Rose MulreadyLonely Planet author
Want to steam away the travel grime in Istanbul’s famed hamams but confused by the rituals? Here’s a simple guide to keeping your cool.
- First, talk to the receptionist (most of them speak English) and decide on the level of treatment you want. DIY wash? Wash with attendant? Oil massage with that? You’ll pay the receptionist and they’ll take you to a change area, usually your own lockable room, where you’ll undress and leave your things.
- ‘Undress’ means pretty much what you want it to mean. Most hamams have separate steam rooms for men and women. In this situation, men are expected to maintain a certain loin-clothy level of coverage, but women can throw caution, as it were, to the winds. Most Turkish women subtly drape themselves with their cloth when they’re not actually bathing, but if you prefer to bask nude no-one will bat much of an eyelid. If you’re feeling shy, part or all of a swimsuit is acceptable; if you find yourself in the kind of hamam that has mixed-sex steam rooms and male attendants, it’s usual to keep on at least the bottom half of a swimsuit.
- The attendants will give you a cloth (resembling, in most establishments, an over-sized red gingham tea towel). You’ll keep this on to travel from the change rooms to the hamam.
- You’ll be given some shoes by your attendant – either traditional wooden clogs or fluorescent flip-flops. Stick with ’em. As a surface for pratfalls, only banana skins beat out wet marble.

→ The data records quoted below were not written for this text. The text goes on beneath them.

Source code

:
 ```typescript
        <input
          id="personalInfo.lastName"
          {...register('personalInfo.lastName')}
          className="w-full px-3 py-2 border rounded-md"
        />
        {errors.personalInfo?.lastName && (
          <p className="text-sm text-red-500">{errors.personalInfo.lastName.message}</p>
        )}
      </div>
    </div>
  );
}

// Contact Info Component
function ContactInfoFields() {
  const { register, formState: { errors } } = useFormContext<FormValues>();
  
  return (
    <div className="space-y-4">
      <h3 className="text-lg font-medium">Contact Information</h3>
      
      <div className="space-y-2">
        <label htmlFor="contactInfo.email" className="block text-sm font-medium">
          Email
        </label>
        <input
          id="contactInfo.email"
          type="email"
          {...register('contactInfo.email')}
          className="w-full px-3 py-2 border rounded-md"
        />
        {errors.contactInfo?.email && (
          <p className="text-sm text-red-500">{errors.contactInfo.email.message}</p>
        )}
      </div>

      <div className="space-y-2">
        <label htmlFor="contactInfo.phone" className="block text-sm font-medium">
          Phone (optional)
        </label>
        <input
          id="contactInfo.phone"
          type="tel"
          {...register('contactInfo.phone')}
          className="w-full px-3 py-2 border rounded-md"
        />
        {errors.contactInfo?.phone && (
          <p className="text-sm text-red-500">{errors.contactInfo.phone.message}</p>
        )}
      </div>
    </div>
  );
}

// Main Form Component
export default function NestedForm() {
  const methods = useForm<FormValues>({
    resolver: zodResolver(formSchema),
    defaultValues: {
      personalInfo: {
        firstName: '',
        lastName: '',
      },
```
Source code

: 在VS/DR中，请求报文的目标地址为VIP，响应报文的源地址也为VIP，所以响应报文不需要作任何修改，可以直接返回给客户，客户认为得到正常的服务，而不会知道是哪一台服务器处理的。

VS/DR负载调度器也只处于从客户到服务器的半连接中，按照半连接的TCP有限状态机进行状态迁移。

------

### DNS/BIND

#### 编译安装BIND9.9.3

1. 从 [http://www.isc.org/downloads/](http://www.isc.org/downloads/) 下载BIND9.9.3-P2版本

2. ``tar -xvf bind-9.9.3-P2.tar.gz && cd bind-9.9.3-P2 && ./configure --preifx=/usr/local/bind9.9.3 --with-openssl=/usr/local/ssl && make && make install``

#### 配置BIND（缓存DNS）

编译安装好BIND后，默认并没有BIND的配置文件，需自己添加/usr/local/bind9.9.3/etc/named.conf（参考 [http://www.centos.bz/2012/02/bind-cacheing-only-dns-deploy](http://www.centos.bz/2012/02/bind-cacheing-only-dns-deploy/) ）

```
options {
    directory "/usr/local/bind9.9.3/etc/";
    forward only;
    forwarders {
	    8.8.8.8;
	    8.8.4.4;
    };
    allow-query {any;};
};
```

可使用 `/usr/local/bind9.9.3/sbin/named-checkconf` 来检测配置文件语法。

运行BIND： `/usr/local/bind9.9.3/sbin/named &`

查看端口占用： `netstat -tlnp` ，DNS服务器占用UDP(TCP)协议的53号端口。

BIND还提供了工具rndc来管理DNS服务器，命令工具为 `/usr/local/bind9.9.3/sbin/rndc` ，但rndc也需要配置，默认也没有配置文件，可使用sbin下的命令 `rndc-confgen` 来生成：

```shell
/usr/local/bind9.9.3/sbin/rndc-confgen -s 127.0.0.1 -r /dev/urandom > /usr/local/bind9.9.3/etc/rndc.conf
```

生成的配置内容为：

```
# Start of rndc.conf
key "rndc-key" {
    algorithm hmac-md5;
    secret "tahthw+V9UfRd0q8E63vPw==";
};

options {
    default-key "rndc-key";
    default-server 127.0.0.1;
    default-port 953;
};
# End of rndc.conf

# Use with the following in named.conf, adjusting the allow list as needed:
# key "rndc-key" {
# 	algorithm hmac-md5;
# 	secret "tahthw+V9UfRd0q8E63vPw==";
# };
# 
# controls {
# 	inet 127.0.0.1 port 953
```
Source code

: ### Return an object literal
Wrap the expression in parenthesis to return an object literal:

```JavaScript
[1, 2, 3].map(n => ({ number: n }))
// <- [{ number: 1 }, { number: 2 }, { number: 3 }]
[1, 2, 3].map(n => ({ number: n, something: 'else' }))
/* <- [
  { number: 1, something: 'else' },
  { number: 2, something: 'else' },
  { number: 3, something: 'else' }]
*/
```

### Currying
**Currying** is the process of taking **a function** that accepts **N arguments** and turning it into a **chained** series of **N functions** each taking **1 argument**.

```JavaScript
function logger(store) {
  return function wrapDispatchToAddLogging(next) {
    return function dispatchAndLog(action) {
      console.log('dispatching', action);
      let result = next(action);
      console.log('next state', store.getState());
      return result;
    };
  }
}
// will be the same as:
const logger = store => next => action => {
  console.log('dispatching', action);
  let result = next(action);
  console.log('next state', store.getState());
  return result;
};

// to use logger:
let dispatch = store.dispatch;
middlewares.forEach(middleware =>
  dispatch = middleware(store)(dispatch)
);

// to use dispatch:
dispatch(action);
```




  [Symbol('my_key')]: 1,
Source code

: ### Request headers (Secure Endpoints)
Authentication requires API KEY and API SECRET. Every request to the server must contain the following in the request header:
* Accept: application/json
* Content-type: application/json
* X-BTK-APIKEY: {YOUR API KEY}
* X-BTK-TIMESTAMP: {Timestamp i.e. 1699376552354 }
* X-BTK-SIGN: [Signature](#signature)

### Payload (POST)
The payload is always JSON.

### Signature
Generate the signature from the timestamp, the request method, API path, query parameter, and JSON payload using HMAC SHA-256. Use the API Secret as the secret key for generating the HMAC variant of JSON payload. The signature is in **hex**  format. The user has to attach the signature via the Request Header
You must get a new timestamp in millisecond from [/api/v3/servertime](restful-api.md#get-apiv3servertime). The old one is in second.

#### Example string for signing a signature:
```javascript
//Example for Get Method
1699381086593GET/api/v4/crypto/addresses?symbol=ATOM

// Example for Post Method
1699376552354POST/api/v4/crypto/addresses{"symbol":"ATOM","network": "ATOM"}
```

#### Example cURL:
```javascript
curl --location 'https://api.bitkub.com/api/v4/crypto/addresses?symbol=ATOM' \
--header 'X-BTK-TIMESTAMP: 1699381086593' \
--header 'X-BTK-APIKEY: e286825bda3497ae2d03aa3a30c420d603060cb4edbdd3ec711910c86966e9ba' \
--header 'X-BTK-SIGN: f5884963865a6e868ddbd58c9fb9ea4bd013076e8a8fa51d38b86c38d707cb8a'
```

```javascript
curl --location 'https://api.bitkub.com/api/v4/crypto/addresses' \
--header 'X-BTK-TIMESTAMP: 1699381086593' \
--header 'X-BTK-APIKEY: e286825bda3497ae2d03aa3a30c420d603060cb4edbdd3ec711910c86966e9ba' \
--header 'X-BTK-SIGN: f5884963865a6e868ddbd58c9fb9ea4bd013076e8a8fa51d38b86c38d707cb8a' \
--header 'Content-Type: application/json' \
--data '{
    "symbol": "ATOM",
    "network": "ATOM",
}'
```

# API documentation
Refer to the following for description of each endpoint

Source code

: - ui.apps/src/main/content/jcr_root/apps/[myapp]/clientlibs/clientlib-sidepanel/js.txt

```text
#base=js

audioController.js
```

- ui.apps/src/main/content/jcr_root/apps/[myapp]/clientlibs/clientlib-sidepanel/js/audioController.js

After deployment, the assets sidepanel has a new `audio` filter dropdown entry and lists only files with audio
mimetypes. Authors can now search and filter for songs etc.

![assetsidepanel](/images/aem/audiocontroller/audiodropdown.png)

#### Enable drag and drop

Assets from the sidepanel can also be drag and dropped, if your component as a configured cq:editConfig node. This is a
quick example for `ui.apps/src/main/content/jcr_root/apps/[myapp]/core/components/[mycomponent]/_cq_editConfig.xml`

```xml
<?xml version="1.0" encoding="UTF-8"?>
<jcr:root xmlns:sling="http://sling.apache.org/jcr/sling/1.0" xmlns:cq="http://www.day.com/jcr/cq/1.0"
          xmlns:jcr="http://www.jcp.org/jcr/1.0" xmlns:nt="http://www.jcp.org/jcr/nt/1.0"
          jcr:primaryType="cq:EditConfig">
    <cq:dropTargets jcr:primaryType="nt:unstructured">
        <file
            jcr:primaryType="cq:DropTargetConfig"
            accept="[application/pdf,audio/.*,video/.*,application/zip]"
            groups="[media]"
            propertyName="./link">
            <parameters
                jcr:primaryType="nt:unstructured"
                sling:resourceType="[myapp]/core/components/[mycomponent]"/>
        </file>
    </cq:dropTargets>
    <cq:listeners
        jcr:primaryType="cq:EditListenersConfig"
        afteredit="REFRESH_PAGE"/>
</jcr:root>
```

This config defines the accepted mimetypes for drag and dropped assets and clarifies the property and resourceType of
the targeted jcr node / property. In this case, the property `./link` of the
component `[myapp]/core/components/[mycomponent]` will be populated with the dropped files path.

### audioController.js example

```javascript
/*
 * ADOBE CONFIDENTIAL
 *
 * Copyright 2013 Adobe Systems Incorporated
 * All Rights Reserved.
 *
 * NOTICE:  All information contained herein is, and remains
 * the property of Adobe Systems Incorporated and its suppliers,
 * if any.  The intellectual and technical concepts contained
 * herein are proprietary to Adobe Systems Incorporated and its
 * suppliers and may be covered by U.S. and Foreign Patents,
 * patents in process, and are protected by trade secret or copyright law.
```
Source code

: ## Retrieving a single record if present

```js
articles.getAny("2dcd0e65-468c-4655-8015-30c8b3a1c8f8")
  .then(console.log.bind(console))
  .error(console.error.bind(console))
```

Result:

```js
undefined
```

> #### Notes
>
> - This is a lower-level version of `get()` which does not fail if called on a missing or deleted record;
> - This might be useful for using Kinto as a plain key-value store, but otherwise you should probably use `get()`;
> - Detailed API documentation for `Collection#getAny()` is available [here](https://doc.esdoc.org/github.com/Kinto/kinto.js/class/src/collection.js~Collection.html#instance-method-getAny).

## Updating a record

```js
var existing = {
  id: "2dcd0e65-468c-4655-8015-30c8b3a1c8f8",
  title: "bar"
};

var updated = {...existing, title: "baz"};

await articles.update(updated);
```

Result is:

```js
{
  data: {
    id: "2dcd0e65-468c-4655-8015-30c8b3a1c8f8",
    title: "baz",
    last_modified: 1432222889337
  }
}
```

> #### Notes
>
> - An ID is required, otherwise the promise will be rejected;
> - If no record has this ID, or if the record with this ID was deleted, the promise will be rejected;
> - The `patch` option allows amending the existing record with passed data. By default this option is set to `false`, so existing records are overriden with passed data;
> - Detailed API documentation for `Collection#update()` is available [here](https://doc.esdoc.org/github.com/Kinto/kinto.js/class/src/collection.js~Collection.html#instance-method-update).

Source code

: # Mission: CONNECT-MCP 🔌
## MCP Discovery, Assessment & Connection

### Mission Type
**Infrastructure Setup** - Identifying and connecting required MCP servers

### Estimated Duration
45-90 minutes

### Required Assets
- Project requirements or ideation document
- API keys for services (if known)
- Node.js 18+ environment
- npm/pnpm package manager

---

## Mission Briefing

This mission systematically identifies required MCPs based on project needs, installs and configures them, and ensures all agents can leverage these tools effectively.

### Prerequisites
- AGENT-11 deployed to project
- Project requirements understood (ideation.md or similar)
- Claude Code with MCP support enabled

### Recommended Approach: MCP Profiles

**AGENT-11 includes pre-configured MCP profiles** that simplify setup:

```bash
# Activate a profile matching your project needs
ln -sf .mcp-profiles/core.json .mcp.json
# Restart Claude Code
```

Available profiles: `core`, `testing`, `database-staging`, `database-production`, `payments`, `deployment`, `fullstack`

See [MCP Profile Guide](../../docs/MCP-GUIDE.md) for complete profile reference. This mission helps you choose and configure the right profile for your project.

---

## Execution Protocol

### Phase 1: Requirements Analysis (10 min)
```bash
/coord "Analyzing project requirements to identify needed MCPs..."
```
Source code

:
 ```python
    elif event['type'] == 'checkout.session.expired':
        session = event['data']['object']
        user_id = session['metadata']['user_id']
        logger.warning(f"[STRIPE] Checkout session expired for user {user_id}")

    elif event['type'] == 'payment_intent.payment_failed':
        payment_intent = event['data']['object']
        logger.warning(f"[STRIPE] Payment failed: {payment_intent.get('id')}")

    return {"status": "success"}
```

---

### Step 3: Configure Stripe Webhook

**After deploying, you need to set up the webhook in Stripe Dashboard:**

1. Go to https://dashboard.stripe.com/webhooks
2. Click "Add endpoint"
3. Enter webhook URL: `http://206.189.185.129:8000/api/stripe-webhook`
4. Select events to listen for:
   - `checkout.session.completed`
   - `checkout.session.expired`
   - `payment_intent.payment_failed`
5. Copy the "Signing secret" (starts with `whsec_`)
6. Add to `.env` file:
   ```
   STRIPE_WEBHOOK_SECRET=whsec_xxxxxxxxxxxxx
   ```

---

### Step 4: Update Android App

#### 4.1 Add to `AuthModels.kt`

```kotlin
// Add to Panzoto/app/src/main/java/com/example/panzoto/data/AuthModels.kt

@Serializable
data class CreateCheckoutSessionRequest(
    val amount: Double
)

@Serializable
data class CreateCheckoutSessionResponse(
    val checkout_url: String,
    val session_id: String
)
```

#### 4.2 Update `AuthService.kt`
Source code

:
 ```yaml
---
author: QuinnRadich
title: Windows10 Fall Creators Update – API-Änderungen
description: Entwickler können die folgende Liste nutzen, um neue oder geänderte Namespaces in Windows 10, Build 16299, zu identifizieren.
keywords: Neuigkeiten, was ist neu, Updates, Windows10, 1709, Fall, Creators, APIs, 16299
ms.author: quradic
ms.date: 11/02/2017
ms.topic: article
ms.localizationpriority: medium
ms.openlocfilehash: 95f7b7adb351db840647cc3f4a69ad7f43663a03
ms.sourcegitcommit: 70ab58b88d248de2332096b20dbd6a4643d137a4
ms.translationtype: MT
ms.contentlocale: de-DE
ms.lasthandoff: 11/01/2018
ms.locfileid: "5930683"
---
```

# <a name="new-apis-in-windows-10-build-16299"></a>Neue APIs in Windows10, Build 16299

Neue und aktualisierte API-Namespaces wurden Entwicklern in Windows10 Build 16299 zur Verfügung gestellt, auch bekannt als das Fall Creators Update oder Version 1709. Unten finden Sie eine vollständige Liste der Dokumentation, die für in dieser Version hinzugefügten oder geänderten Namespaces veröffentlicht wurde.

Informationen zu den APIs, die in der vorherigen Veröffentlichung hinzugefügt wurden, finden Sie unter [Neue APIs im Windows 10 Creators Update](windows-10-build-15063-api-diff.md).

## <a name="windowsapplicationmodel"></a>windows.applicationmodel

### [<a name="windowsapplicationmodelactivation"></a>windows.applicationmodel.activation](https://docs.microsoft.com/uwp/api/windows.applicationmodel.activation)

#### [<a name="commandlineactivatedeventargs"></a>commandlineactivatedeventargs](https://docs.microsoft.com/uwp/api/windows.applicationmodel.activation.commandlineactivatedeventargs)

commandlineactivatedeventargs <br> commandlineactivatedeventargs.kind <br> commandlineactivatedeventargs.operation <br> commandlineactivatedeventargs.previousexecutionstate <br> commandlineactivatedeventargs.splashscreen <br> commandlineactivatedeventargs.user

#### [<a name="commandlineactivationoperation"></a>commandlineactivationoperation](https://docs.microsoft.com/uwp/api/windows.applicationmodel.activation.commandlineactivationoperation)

- Once you’ve been shepherded into the hamam you’ll be left to lounge on the heated marble. In most cases, there’ll be a göbektaşı (belly stone), a round central platform where you can loll around like a sunning python. If not, take a seat and lean against the walls. The idea is to sweat, loosening dirt and toxins in preparation for your wash.
- If you’re going self-service, follow this up with a loofah-and-soap rub-down and douse yourself with water from the marble basins. If you’ve forked out for an attendant, they’ll catch up with you after you’ve had a good, 15-minute sweat. You’ll be laid down on the edge of the göbektaşı and sluiced with tepid water, then your attendant will take you in hand.
- First up is a dry massage with a kese (rough mitt). Depending on your attendant, this experience can be delicious (a little like being washed by a giant cat) or tumultuous (picture a tornado made of sandpaper). If you get to feeling like a flayed deer, use the international language of charade to bring it down a notch or two.
- Next will be the soap. The attendant will work up an almighty lather with an enormous sponge and squeeze it all over you: it’s a bit like taking a bubble bath without the bath. The foam (attar of roses? Asses’ milk? Sorry, it’s most likely good ole Head ‘n’ Shoulders) will be worked into every inch of you. Next, more sluicing, followed by a shampoo, and voila, you’re clean as a whistle. The shiny kind.
- If you’ve ordered an oil massage, you’ll be ushered into another room for it. Unless you’re particularly flush, it’s probably best to skip this bit: the massages are brief and often lack finesse, and the oils are hardly deluxe.
- After the massage, either soap or oil, you’re on your own. Many tourists splash-and-dash their way through the hamam experience, leaving immediately after their treatment. Don’t be one of them. Hang around. Overheat, cool down with a dousing, and repeat to fade. Let your muscles turn to toffee and your mind go pleasantly elastic. This is what the hamam is really all about.
Three of the best:
Cağaloğlu Hamamı: By far the most spectacular of Istanbul’s hamams; its steam rooms are lavishly arched and domed, and decorated with tulip tiles.
Çemberlitaş Hamamı: Built by the famous architect Sinan in 1584, this is a classic hamam experience.
The Four Seasons on the Bosphorus: For those in search of a modern equivalent, the hotel’s spa offers an indulgent (and pricey) take on the traditional hamam experience.